• TO BE DONE
Turn all of the data below into a numbered list with one line per entry, skipping any blank lines.

• PROVIDED RECORDS

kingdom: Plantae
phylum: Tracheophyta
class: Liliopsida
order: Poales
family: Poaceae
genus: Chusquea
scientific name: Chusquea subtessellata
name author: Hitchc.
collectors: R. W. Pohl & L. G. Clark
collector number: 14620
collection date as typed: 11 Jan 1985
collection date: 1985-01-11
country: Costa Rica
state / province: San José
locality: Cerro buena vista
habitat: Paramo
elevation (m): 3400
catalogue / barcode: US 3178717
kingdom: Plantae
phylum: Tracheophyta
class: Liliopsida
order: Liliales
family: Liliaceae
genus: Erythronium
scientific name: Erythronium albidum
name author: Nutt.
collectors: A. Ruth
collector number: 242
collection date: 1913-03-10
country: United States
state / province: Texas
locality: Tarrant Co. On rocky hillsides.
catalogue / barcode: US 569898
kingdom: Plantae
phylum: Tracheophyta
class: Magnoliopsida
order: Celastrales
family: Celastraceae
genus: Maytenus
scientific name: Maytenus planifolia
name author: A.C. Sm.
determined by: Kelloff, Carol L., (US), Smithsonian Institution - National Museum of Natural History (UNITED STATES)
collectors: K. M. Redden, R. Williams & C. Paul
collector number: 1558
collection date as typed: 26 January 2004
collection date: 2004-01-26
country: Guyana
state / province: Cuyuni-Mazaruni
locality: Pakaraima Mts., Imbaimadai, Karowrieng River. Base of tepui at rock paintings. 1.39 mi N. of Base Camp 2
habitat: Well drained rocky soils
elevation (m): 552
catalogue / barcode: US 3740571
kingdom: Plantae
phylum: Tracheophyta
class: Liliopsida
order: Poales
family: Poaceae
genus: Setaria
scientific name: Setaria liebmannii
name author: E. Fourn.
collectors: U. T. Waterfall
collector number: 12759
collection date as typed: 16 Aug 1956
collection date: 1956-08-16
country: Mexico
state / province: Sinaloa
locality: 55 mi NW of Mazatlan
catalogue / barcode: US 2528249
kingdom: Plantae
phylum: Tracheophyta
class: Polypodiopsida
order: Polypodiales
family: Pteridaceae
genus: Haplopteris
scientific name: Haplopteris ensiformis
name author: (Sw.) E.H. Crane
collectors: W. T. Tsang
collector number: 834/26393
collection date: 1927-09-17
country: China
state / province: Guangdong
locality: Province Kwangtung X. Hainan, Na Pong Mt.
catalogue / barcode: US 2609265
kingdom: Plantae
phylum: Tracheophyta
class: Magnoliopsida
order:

• CORRECT ANSWER
1. kingdom: Plantae
2. phylum: Tracheophyta
3. class: Liliopsida
4. order: Poales
5. family: Poaceae
6. genus: Chusquea
7. scientific name: Chusquea subtessellata
8. name author: Hitchc.
9. collectors: R. W. Pohl & L. G. Clark
10. collector number: 14620
11. collection date as typed: 11 Jan 1985
12. collection date: 1985-01-11
13. country: Costa Rica
14. state / province: San José
15. locality: Cerro buena vista
16. habitat: Paramo
17. elevation (m): 3400
18. catalogue / barcode: US 3178717
19. kingdom: Plantae
20. phylum: Tracheophyta
21. class: Liliopsida
22. order: Liliales
23. family: Liliaceae
24. genus: Erythronium
25. scientific name: Erythronium albidum
26. name author: Nutt.
27. collectors: A. Ruth
28. collector number: 242
29. collection date: 1913-03-10
30. country: United States
31. state / province: Texas
32. locality: Tarrant Co. On rocky hillsides.
33. catalogue / barcode: US 569898
34. kingdom: Plantae
35. phylum: Tracheophyta
36. class: Magnoliopsida
37. order: Celastrales
38. family: Celastraceae
39. genus: Maytenus
40. scientific name: Maytenus planifolia
41. name author: A.C. Sm.
42. determined by: Kelloff, Carol L., (US), Smithsonian Institution - National Museum of Natural History (UNITED STATES)
43. collectors: K. M. Redden, R. Williams & C. Paul
44. collector number: 1558
45. collection date as typed: 26 January 2004
46. collection date: 2004-01-26
47. country: Guyana
48. state / province: Cuyuni-Mazaruni
49. locality: Pakaraima Mts., Imbaimadai, Karowrieng River. Base of tepui at rock paintings. 1.39 mi N. of Base Camp 2
50. habitat: Well drained rocky soils
51. elevation (m): 552
52. catalogue / barcode: US 3740571
53. kingdom: Plantae
54. phylum: Tracheophyta
55. class: Liliopsida
56. order: Poales
57. family: Poaceae
58. genus: Setaria
59. scientific name: Setaria liebmannii
60. name author: E. Fourn.
61. collectors: U. T. Waterfall
62. collector number: 12759
63. collection date as typed: 16 Aug 1956
64. collection date: 1956-08-16
65. country: Mexico
66. state / province: Sinaloa
67. locality: 55 mi NW of Mazatlan
68. catalogue / barcode: US 2528249
69. kingdom: Plantae
70. phylum: Tracheophyta
71. class: Polypodiopsida
72. order: Polypodiales
73. family: Pteridaceae
74. genus: Haplopteris
75. scientific name: Haplopteris ensiformis
76. name author: (Sw.) E.H. Crane
77. collectors: W. T. Tsang
78. collector number: 834/26393
79. collection date: 1927-09-17
80. country: China
81. state / province: Guangdong
82. locality: Province Kwangtung X. Hainan, Na Pong Mt.
83. catalogue / barcode: US 2609265
84. kingdom: Plantae
85. phylum: Tracheophyta
86. class: Magnoliopsida
87. order:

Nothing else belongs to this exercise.